By W. Davis Powell, Esq. and Ren W. Klinovskiy, Esq.
In a landmark ruling issued on June 28, 2024, the Supreme Court overturned Chevron U.S.A., Inc. v. Natural Resources Defense Council, Inc., a pillar of administrative law for forty years. The Court’s decision in Loper Bright Enterprises v. Raimondo shifts significant power from federal regulatory agencies to courts in interpreting federal law. While the Loper Bright decision does not directly overrule or strike down any existing statutes or regulations, it does clear the way for challenges to a broad swath of legislation and regulations overseen by federal agencies, including those charged with regulating health care providers.
Decided in 1984, the Chevron rule required courts to be deferential to federal regulatory agencies’ interpretation of ambiguous statutes. Forty years later, the Supreme Court overturned Chevron in Loper Bright. The Court held that the Administrative Procedure Act prohibits courts from deferring to an agency’s interpretation of an ambiguous statute. The Court further stated that Congress retains the power to delegate; courts may not simply defer decision-making in the case of ambiguity. Rather, courts have a duty to give agencies’ decisions “respectful consideration,” but should exercise their own independent judgment when it comes to deciding legal issues in review of agency actions.
It is important to note that Loper Bright does not directly impact any underlying regulations. The decision does, however, shift interpretive power to courts in holding that specialized agencies have “no special competence” in resolving ambiguities in statutes which have been delegated to them. The Loper Bright decision has enormous implications for health care programs in the US, which are heavily regulated by rules promulgated by federal agencies such as HHS, the FDA, and the DEA. While it will take time to determine the true impact of the decision, there are two principal ways Loper Bright may affect health care law:
- More Challenges to Health Care Regulations in Court: A great many health care regulations involve the interpretation of broad and ambiguous federal statutes. With Chevron’s deference requirement no longer at play, it is likely that litigants will be emboldened to take their chances in court to challenge these regulations.
Take, for example, the Patient Safety Quality Improvement Act (PSQIA). The PSQIA is a frequently invoked act for health care providers because it establishes confidentiality provisions for patient safety work product, including reports and analysis of patient safety events. However, there is often litigation surrounding the extent of the PSQIA’s protections. Congress delegated interpretation and implementation of the privilege and confidentiality provisions of the PSQIA to the Office for Civil Rights within HHS. Were a challenge to the PSQIA brought in federal court, the court assessing the law would be required to give respectful consideration, but not deference, to the legal analysis of the Office for Civil Rights.
Additionally, there are frequent legal challenges to the Centers for Medicare and Medicaid Services’ (CMS) decisions on reimbursement for health care services, which often rely on complicated regulatory formulas.

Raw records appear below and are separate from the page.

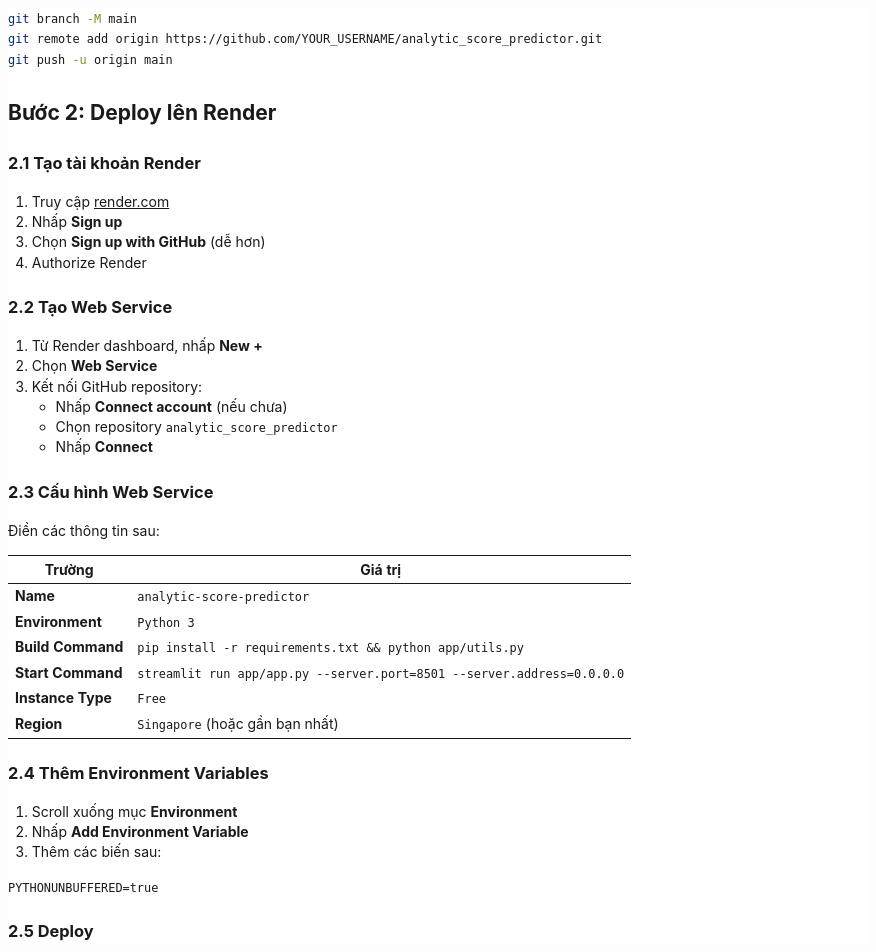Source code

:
 ```bash
git branch -M main
git remote add origin https://github.com/YOUR_USERNAME/analytic_score_predictor.git
git push -u origin main
```

## Bước 2: Deploy lên Render

### 2.1 Tạo tài khoản Render

1. Truy cập [render.com](https://render.com)
2. Nhấp **Sign up**
3. Chọn **Sign up with GitHub** (dễ hơn)
4. Authorize Render

### 2.2 Tạo Web Service

1. Từ Render dashboard, nhấp **New +**
2. Chọn **Web Service**
3. Kết nối GitHub repository:
   - Nhấp **Connect account** (nếu chưa)
   - Chọn repository `analytic_score_predictor`
   - Nhấp **Connect**

### 2.3 Cấu hình Web Service

Điền các thông tin sau:

| Trường | Giá trị |
|--------|--------|
| **Name** | `analytic-score-predictor` |
| **Environment** | `Python 3` |
| **Build Command** | `pip install -r requirements.txt && python app/utils.py` |
| **Start Command** | `streamlit run app/app.py --server.port=8501 --server.address=0.0.0.0` |
| **Instance Type** | `Free` |
| **Region** | `Singapore` (hoặc gần bạn nhất) |

### 2.4 Thêm Environment Variables

1. Scroll xuống mục **Environment**
2. Nhấp **Add Environment Variable**
3. Thêm các biến sau:

```
PYTHONUNBUFFERED=true
```

### 2.5 Deploy
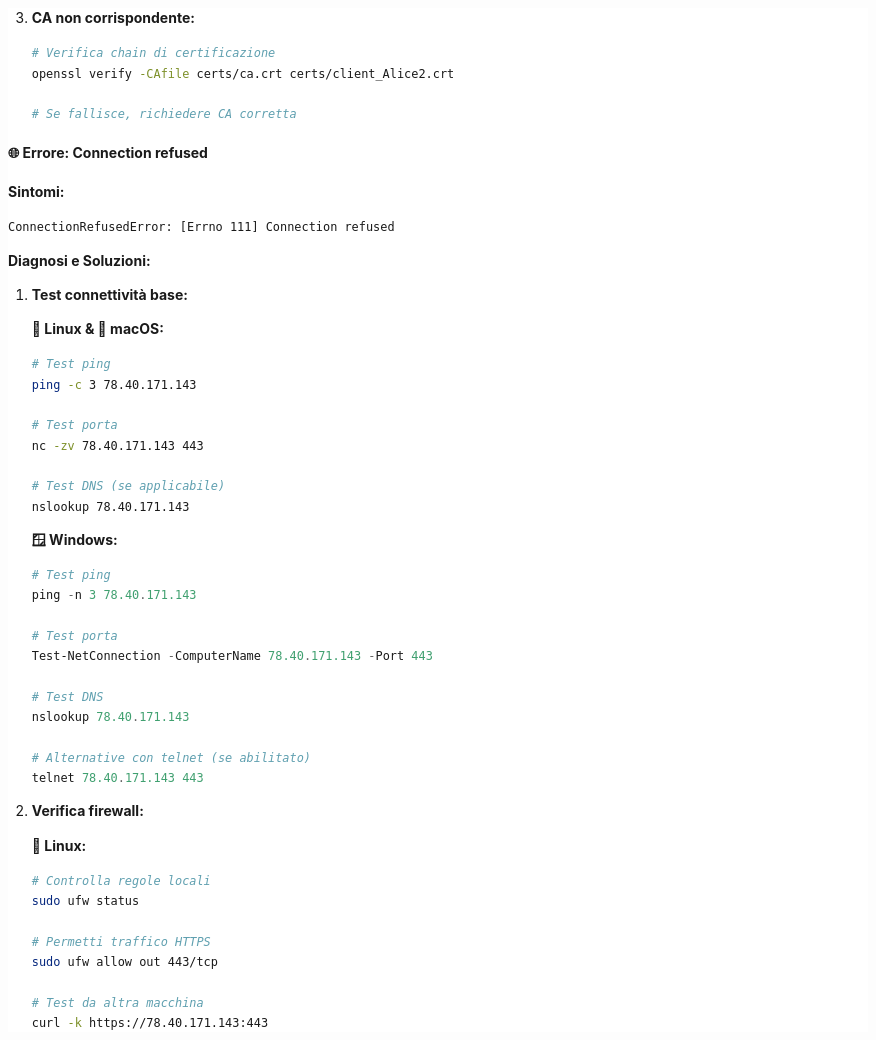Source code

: 3. **CA non corrispondente:**
   ```bash
   # Verifica chain di certificazione
   openssl verify -CAfile certs/ca.crt certs/client_Alice2.crt
   
   # Se fallisce, richiedere CA corretta
   ```

#### 🌐 Errore: Connection refused

**Sintomi:**
```
ConnectionRefusedError: [Errno 111] Connection refused
```

**Diagnosi e Soluzioni:**

1. **Test connettività base:**

   **🐧 Linux & 🍎 macOS:**
   ```bash
   # Test ping
   ping -c 3 78.40.171.143
   
   # Test porta
   nc -zv 78.40.171.143 443
   
   # Test DNS (se applicabile)
   nslookup 78.40.171.143
   ```

   **🪟 Windows:**
   ```powershell
   # Test ping
   ping -n 3 78.40.171.143
   
   # Test porta
   Test-NetConnection -ComputerName 78.40.171.143 -Port 443
   
   # Test DNS
   nslookup 78.40.171.143
   
   # Alternative con telnet (se abilitato)
   telnet 78.40.171.143 443
   ```

2. **Verifica firewall:**

   **🐧 Linux:**
   ```bash
   # Controlla regole locali
   sudo ufw status
   
   # Permetti traffico HTTPS
   sudo ufw allow out 443/tcp
   
   # Test da altra macchina
   curl -k https://78.40.171.143:443
   ```

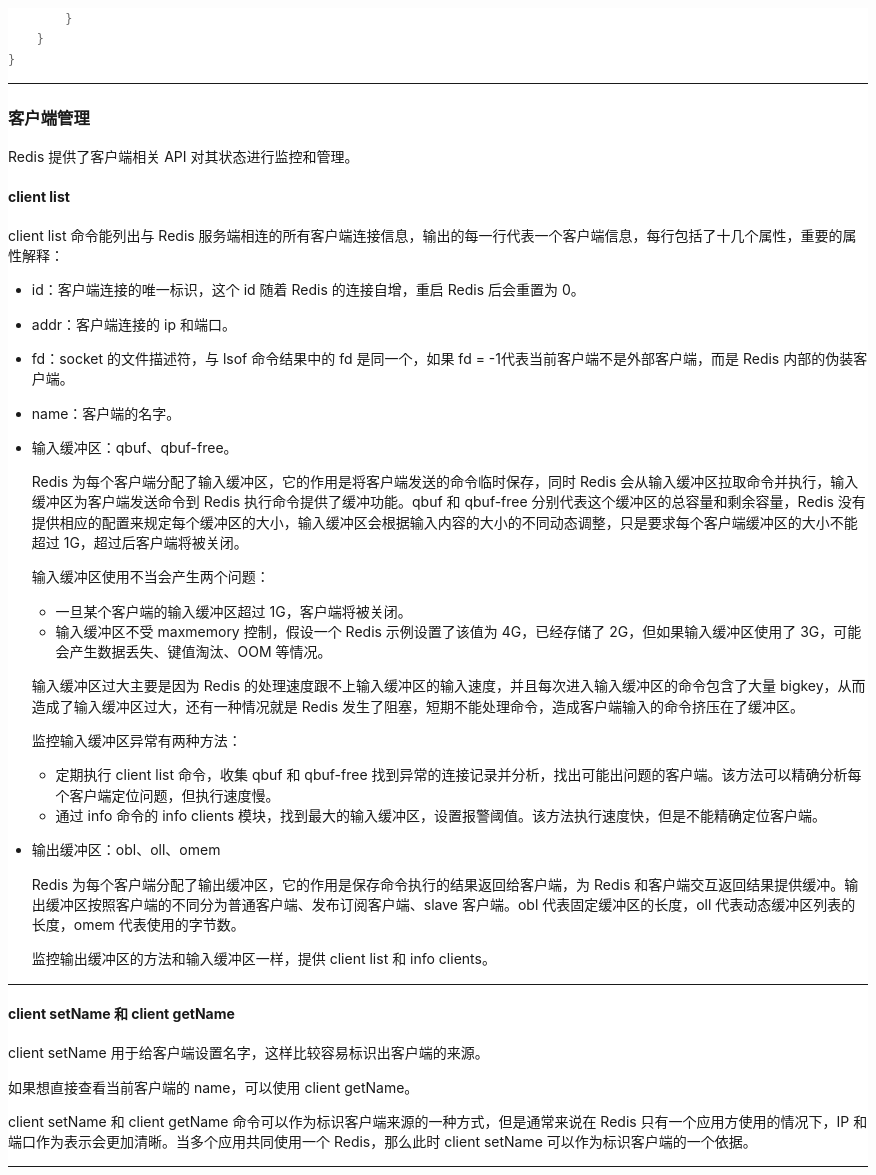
 ```java
        }
    }
}
```

---

### 客户端管理

Redis 提供了客户端相关 API 对其状态进行监控和管理。

#### client list

client list 命令能列出与 Redis 服务端相连的所有客户端连接信息，输出的每一行代表一个客户端信息，每行包括了十几个属性，重要的属性解释：

- id：客户端连接的唯一标识，这个 id 随着 Redis 的连接自增，重启 Redis 后会重置为 0。

- addr：客户端连接的 ip 和端口。

- fd：socket 的文件描述符，与 lsof 命令结果中的 fd 是同一个，如果 fd = -1代表当前客户端不是外部客户端，而是 Redis 内部的伪装客户端。

- name：客户端的名字。

- 输入缓冲区：qbuf、qbuf-free。

  Redis 为每个客户端分配了输入缓冲区，它的作用是将客户端发送的命令临时保存，同时 Redis 会从输入缓冲区拉取命令并执行，输入缓冲区为客户端发送命令到 Redis 执行命令提供了缓冲功能。qbuf 和 qbuf-free 分别代表这个缓冲区的总容量和剩余容量，Redis 没有提供相应的配置来规定每个缓冲区的大小，输入缓冲区会根据输入内容的大小的不同动态调整，只是要求每个客户端缓冲区的大小不能超过 1G，超过后客户端将被关闭。

  输入缓冲区使用不当会产生两个问题：

  - 一旦某个客户端的输入缓冲区超过 1G，客户端将被关闭。
  - 输入缓冲区不受 maxmemory 控制，假设一个 Redis 示例设置了该值为 4G，已经存储了 2G，但如果输入缓冲区使用了 3G，可能会产生数据丢失、键值淘汰、OOM 等情况。

  输入缓冲区过大主要是因为 Redis 的处理速度跟不上输入缓冲区的输入速度，并且每次进入输入缓冲区的命令包含了大量 bigkey，从而造成了输入缓冲区过大，还有一种情况就是 Redis 发生了阻塞，短期不能处理命令，造成客户端输入的命令挤压在了缓冲区。

  监控输入缓冲区异常有两种方法：

  - 定期执行 client list 命令，收集 qbuf 和 qbuf-free 找到异常的连接记录并分析，找出可能出问题的客户端。该方法可以精确分析每个客户端定位问题，但执行速度慢。
  - 通过 info 命令的 info clients 模块，找到最大的输入缓冲区，设置报警阈值。该方法执行速度快，但是不能精确定位客户端。

- 输出缓冲区：obl、oll、omem

  Redis 为每个客户端分配了输出缓冲区，它的作用是保存命令执行的结果返回给客户端，为 Redis 和客户端交互返回结果提供缓冲。输出缓冲区按照客户端的不同分为普通客户端、发布订阅客户端、slave 客户端。obl 代表固定缓冲区的长度，oll 代表动态缓冲区列表的长度，omem 代表使用的字节数。

  监控输出缓冲区的方法和输入缓冲区一样，提供 client list 和 info clients。

----

#### client setName 和 client getName

client setName 用于给客户端设置名字，这样比较容易标识出客户端的来源。

如果想直接查看当前客户端的 name，可以使用 client getName。

client setName 和 client getName 命令可以作为标识客户端来源的一种方式，但是通常来说在 Redis 只有一个应用方使用的情况下，IP 和端口作为表示会更加清晰。当多个应用共同使用一个 Redis，那么此时 client setName 可以作为标识客户端的一个依据。

---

Courts have deferred on CMS’s interpretations in the past under Chevron, but this strong judicial backstop will no longer be available. Loper Bright may embolden providers and suppliers to take their chances with more reimbursement appeals.
- A More Deliberative Regulatory Process: From an administrative perspective, agencies may slow down their work and focus on issuing specific, highly defensible rules that will withstand closer judicial scrutiny. This could bring an already slow process to a glacial pace. However, it could also mean that agencies may be less likely to “flip flop” on controversial policies between changing presidential administrations, as agencies must consider the enhanced litigation risk that Loper Bright creates. This has been an increasing problem in today’s polarized political environment, creating greater uncertainty that important federal regulations will remain consistent.
Looking forward, health care providers must be aware of the opportunities for challenges to longstanding regulations and regulatory agencies. Some commentators describe this decision as deregulation, but it could more precisely be described as shifting regulatory power from agencies to the judiciary. Federal courts now have significantly more authority in rejecting agency interpretations of laws that Congress delegated to those agencies, including the privacy issues in HIPAA, the preexisting conditions provisions in the Affordable Care Act, and the insulin price caps in the Inflation Reduction Act. These laws’—and countless others’—regulatory framework must be monitored to ensure that healthcare providers continue to comply with regulations as they inevitably evolve in the wake of Loper Bright.